Emulating Human Kinematic Behavior on Lower-Limb Prostheses via Multi-Contact Models and Force-Based Nonlinear Control

Published: 01 Jan 2023, Last Modified: 23 Jan 2025ICRA 2023EveryoneRevisionsBibTeXCC BY-SA 4.0
Abstract: Active lower-limb prostheses could enable more natural assisted locomotion by contributing net positive work through important gait events, such as ankle push-off.

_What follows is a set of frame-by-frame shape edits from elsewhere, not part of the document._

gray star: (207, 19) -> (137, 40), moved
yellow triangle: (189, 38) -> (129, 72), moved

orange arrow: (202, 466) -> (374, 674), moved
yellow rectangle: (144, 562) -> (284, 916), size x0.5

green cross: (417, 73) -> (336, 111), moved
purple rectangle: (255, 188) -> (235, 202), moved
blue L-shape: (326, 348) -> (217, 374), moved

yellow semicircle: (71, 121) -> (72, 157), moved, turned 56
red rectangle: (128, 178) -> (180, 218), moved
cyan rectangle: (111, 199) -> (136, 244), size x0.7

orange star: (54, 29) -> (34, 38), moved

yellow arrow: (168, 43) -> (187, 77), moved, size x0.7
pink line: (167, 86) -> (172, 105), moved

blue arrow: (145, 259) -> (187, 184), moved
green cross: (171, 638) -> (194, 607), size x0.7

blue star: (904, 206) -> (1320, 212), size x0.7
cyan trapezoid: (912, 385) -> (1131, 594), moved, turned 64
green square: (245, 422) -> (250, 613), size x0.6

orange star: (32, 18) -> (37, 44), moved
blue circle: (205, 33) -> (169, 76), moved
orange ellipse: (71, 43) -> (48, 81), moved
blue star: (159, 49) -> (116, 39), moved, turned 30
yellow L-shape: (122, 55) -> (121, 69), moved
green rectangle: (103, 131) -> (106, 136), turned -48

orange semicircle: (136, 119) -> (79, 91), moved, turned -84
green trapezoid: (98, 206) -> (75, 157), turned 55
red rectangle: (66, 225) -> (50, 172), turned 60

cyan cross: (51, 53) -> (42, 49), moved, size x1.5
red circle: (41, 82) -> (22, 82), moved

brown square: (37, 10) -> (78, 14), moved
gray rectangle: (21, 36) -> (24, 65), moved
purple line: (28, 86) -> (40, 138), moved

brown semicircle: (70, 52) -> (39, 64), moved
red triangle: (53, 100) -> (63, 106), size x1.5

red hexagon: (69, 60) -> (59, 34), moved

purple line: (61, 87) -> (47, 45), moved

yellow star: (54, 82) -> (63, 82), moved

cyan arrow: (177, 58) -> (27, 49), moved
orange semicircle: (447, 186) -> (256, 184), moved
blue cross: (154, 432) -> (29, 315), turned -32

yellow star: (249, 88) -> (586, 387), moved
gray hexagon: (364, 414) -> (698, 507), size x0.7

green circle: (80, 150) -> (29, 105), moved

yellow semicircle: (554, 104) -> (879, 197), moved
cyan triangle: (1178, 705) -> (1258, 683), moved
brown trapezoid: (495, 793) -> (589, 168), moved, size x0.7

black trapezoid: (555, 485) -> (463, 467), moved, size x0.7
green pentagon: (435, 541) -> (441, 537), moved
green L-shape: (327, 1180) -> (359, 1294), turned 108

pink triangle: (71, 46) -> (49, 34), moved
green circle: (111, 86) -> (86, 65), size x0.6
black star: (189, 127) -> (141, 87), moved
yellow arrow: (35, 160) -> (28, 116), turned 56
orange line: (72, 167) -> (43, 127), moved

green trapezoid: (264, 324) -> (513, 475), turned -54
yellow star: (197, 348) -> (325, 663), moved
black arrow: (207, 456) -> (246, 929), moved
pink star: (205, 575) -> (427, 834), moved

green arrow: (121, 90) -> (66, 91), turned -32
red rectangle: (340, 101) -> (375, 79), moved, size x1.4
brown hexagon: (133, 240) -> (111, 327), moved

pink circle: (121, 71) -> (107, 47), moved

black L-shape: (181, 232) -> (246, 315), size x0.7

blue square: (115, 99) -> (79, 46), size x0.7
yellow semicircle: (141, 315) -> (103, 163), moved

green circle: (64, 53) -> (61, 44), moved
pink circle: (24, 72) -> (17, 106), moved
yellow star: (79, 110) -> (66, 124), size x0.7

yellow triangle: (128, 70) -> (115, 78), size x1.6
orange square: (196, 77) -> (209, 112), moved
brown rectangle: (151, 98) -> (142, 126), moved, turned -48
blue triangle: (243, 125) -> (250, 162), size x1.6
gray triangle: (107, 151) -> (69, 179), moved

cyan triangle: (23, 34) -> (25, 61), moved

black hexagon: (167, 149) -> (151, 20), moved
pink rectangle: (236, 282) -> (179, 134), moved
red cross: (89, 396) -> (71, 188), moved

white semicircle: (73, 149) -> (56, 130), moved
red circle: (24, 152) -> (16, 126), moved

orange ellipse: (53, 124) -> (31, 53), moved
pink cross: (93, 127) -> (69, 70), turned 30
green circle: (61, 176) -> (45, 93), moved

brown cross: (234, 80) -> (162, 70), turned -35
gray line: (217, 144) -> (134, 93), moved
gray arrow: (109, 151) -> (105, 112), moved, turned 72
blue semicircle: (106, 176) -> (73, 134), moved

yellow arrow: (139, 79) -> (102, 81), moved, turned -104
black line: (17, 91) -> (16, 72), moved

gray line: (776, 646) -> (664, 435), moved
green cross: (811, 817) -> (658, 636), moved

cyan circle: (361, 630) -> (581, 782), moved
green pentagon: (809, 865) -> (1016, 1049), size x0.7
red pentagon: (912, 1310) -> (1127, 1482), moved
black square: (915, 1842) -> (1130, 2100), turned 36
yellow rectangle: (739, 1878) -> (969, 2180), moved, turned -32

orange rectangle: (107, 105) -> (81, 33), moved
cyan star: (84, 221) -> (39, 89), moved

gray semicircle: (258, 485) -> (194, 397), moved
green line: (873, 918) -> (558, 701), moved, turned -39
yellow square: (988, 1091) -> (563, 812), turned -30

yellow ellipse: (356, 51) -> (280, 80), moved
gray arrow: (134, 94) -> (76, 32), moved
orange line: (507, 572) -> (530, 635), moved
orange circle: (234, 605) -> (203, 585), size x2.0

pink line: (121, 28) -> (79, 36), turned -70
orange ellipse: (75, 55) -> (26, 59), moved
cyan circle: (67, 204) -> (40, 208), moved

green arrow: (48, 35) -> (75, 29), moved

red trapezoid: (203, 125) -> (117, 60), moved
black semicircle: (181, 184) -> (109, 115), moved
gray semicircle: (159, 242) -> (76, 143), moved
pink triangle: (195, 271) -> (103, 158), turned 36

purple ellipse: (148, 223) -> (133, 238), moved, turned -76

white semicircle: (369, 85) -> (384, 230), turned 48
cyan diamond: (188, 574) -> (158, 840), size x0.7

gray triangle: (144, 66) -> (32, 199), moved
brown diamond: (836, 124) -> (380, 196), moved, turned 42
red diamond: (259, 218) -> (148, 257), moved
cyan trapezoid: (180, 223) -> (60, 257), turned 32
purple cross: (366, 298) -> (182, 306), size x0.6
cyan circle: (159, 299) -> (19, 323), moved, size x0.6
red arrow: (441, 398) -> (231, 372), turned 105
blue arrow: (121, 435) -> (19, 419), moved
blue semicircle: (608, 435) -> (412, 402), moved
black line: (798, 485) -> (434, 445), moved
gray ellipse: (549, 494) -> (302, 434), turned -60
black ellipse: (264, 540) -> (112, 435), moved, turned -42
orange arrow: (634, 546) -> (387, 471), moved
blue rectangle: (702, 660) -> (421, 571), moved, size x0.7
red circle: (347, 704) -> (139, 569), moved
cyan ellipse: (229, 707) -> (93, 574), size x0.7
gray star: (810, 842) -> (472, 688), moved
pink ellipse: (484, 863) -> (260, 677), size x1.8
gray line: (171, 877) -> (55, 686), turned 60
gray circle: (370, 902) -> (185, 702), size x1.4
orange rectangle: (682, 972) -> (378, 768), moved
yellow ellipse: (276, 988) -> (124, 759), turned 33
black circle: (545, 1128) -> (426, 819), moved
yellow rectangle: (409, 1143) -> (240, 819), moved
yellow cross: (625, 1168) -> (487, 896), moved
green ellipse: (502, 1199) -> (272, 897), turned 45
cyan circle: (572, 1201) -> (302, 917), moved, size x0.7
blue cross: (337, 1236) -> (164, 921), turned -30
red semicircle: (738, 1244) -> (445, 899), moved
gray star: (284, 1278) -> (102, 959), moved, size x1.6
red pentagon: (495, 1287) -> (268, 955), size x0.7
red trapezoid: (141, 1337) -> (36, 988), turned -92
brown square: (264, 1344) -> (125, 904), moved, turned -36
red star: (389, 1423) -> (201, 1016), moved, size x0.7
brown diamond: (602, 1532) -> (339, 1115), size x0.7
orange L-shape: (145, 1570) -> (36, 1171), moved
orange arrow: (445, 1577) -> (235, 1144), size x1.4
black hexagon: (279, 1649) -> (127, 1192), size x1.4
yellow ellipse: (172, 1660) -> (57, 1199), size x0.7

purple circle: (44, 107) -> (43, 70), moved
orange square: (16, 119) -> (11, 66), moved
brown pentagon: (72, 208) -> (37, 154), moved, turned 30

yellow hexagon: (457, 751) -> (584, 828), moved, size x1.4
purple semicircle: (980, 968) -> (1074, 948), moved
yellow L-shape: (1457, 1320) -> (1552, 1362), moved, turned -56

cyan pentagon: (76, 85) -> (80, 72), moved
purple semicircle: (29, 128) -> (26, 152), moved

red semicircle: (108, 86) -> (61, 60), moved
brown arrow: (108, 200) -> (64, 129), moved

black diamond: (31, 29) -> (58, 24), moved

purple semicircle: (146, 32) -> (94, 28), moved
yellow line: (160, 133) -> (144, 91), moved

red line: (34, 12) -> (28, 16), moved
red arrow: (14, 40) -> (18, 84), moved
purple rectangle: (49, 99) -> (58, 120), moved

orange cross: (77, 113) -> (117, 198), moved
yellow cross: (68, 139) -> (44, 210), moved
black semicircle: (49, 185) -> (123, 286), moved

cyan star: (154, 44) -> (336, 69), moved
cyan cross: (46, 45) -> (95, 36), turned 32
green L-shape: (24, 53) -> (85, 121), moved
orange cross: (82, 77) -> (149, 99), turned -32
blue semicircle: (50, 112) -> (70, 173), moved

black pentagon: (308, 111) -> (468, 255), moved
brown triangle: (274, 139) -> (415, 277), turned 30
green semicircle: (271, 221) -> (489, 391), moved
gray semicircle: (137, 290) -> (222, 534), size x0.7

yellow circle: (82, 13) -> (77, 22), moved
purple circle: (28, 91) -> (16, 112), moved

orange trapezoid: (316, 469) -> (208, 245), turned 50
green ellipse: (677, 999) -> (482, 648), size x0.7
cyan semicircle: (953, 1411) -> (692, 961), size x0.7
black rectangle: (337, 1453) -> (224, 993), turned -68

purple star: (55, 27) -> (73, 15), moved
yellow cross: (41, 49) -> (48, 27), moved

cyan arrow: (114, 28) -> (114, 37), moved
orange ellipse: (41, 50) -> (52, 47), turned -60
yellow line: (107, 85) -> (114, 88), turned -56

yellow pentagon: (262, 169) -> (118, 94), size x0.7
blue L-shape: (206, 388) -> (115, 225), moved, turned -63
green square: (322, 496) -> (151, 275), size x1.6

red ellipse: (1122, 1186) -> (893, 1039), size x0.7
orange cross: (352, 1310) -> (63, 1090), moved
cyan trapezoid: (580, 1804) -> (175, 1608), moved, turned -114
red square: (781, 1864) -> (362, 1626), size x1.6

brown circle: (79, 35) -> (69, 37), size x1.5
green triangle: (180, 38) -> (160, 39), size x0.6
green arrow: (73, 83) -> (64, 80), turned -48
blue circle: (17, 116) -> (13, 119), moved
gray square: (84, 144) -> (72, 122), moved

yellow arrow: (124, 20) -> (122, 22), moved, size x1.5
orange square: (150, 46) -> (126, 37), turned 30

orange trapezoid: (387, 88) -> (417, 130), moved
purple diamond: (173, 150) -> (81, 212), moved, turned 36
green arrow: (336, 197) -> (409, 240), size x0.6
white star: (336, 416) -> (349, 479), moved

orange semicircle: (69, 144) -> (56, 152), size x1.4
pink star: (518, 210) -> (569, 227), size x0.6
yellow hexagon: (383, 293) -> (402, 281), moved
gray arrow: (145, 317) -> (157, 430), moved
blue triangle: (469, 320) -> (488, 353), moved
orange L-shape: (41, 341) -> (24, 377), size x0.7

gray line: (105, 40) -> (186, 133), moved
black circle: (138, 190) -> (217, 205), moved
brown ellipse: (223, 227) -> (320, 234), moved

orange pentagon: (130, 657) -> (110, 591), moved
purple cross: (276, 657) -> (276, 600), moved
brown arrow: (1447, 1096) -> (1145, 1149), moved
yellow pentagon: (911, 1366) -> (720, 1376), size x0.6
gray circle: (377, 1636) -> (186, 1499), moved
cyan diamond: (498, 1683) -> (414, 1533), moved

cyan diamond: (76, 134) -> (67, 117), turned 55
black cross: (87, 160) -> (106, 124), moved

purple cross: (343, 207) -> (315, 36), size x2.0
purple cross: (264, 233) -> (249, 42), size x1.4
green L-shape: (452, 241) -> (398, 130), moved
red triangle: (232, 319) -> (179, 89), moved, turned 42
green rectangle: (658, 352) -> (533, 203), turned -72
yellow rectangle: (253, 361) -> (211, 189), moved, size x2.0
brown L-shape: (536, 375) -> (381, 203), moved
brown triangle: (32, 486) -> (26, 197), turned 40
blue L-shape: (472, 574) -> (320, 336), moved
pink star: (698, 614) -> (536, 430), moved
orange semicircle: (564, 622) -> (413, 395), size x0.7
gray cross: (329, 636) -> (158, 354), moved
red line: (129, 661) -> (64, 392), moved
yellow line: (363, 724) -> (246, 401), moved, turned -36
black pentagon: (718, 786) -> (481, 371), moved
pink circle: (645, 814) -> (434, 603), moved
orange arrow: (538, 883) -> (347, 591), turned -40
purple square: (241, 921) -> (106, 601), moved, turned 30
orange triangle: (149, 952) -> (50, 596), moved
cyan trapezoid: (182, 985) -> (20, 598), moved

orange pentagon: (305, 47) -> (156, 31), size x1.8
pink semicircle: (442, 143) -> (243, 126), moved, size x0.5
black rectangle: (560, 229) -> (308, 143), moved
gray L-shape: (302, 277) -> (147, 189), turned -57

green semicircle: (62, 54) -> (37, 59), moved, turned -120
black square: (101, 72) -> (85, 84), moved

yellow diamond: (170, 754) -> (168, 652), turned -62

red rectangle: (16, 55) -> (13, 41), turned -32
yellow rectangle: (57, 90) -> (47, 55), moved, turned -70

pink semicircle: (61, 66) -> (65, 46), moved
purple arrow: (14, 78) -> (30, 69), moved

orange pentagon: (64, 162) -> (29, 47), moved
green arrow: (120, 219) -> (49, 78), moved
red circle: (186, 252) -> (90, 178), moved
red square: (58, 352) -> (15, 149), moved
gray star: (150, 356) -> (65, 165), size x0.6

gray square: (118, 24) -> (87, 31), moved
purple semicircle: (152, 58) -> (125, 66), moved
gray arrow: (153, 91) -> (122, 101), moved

This paper uses multi-contact models of locomotion together with force-based nonlinear optimization-based controllers to achieve human-like kinematic behavior, including ankle push-off, on a powered transfemoral prosthesis. In particular, we leverage model-based control approaches for dynamic bipedal robotic walking to develop a systematic method to realize human-like walking on a powered prosthesis that does not require subject- specific tuning. The proposed controller is implemented on a prosthesis for 2 subjects without tuning between subjects, emulating subject-specific human kinematic trends on the prosthesis joints. These experimental results demonstrate that our force- based nonlinear control approach achieves better tracking of human-like kinematic trajectories, with an average RMSE of 0.0223 during weight-bearing, compared to 2 non-force-sensing methods with an average RMSE of 0.0411 and 0.0430.